As someone who's had a job since he was 13, it's tough for Stody to just "lie around." Even tougher is the fact that he doesn't know when he'll be able to dive again.
He remembers his last dive, with spearfisher and reef advocate Darrell Tanaka in South Maui waters, just a week before his world fell apart. "It was a perfect day, the safest dive I've been on," Stody said. "We grabbed an octopus and a couple fish that day."
Not long before that, he got to dive with one of his heroes, Brian Yoshikawa of Maui Sporting Goods, who is renowned in the diving community for his stewardship of Hawaii's reefs. Yoshikawa coordinates an annual Father's Day spearfishing tournament in honor of 2-year-old Daniel Perreira, who lost his battle with cancer.
Little did Yoshikawa know he would soon be coordinating a tournament for Stody. "Cancer does not know a vacation or leave, or how rich or poor you are, or good or bad," Yoshikawa said."It just steamrolls you despite whatever else is going on in your life - it takes over your life and takes it away if you allow it to We as the dive community will try to help one of our own, and not let it pass without a fight."
Next Sunday's Roi Roundup 2008 targets three invasive fish: roi, taape and toau. Roi was introduced to Hawaii in 1956, and has become the dominant predator on coral reefs in the Hawaiian Islands, eating an average of 146 fish per year, especially uhu and surgeon fish.
Tournaments like this one help protect the reefs by trying to control the invasive species population. According to Yoshikawa, "All the fish taken will be utilized for scientific/ciguatera studies and/or consumed by whoever wants them or the sharks at the Maui Ocean Center. Nothing will be wasted."

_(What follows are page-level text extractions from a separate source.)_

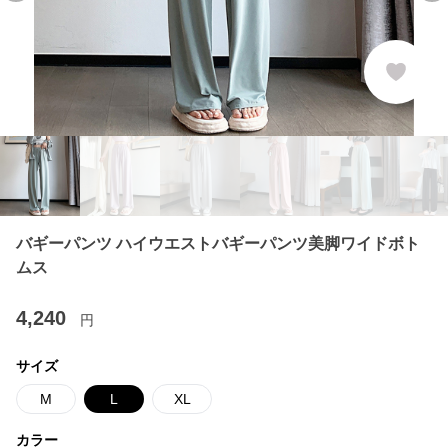
バギーパンツ ハイウエストバギーパンツ美脚ワイドボト
ムス
4,240
円
サイズ
M
L
XL
カラー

Before his diagnosis, Stody was helping to organize the tournament. Now the funds from the raffle will go to help pay the medical bills that are piling up, despite the health insurance the Stodelles have through Melany's work at Kihei Charter School.
It's the beginning of a long, hard fight for a man who has spent his whole life fighting to save others. But Stody is ready.
"I believe in the power of positive thinking," he said. "I believe everybody has an important job in this world."
For Stody, that job now is to see his daughter grow up.